I was feeling elated.  Outside-myself-elated.  I often feel this way at twilight.  I often feel this way when I walk super fast with music in my ears and my eyes alive to everything around me.  I imagined coming home and writing about how amazing I felt, hoping I could share it eloquently enough that you’d feel it too, if you don’t already feel it on your own account.  Immediately I reminded myself that I often sound like a madwoman when I start spewing about my shimmering moments and how I inevitably crash soon after feeling that good.  My immediate thought was: I wish I wasn’t the way I am.  I wish being as happy as I am tonight didn’t mean that I will almost certainly feel equally low within a day or two.

But then I saw it as my natural rhythm.  Yes, it is tangled up in my mental illness and if I wasn’t mentally ill my moods would be less dramatic and experiencing elation wouldn’t automatically predict a corresponding crash in mood.  I admit I felt shame for a minute.  “I must not share this crazy happy moment of my life because it isn’t real.  It’s a fabrication of my mood disorder and when I wake up and read what I’ve shared I’ll want to die because I’ll know it was nothing more than this imbalance of mine.”  While those things are true, that when I experience elation it’s often much more dramatic than others experience it, what I saw tonight is that it’s a part of my own rhythm.  Perhaps those who aren’t like me might dismiss my highs and if they dismiss my highs they will almost certainly dismiss my lows as well.  I am a person of extremes.  Of strong contrast.  Of immediate contradictions.

But if my shining moments aren’t worth sharing, then no one’s are.  Just because there is greater disparity between my happiness and my despair doesn’t make it less real.

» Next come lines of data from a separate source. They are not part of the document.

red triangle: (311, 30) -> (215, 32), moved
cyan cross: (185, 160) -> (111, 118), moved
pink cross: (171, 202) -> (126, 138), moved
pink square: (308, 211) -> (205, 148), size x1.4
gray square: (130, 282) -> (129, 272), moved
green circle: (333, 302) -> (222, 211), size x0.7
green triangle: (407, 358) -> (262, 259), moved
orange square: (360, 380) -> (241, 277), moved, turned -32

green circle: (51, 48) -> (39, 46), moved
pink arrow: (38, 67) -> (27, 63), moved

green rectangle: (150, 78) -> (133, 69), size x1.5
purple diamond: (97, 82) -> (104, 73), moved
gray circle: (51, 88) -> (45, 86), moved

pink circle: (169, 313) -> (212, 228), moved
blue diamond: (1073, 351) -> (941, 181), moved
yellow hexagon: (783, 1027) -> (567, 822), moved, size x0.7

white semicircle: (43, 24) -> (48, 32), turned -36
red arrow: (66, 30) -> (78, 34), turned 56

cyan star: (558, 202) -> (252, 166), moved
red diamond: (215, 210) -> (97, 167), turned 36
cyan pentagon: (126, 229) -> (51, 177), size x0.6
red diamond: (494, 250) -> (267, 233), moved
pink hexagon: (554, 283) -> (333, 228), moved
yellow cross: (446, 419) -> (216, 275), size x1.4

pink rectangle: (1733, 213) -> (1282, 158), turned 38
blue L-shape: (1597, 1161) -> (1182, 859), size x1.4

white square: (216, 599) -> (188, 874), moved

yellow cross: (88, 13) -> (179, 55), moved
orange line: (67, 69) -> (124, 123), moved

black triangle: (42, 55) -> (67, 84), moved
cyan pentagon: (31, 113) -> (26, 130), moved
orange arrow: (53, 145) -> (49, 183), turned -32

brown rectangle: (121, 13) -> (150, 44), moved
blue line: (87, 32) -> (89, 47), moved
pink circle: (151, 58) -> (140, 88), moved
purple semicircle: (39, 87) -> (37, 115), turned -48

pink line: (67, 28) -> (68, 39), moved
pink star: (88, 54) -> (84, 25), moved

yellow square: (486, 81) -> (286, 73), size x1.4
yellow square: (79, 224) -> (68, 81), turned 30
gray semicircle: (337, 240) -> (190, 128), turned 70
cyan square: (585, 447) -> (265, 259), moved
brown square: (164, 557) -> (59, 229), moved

Whatever else I am, I am not artificial.  My moods are genuine.  They might seem sudden and unpredictable to some but if I’m listening I can hear the tune clearly, I can predict the next fall, the next rise.  Life influences the rhythm just the way an instrument and a conductor may both wield a strong influence on a musician’s rhythm.  Although I dislike Stravinsky I think my rhythm is wild in the same way his is.  Discordant and jarring, but fresh and unfettered.  It gave me pleasure to think on this.  To accept that I will plummet as surely as I will rise.  Everyone does.  I just do it more loudly.

I think the world is stinking rich with unique and uncharted rhythms that people orchestrate, that nature itself writes all around us, that we don’t recognize as rhythm because we don’t take the time to hear the patterns repeat.  The only thing humans know for sure that doesn’t repeat is Pi.  I think even Pi must have some kind of rhythm.  I think we just haven’t found it yet.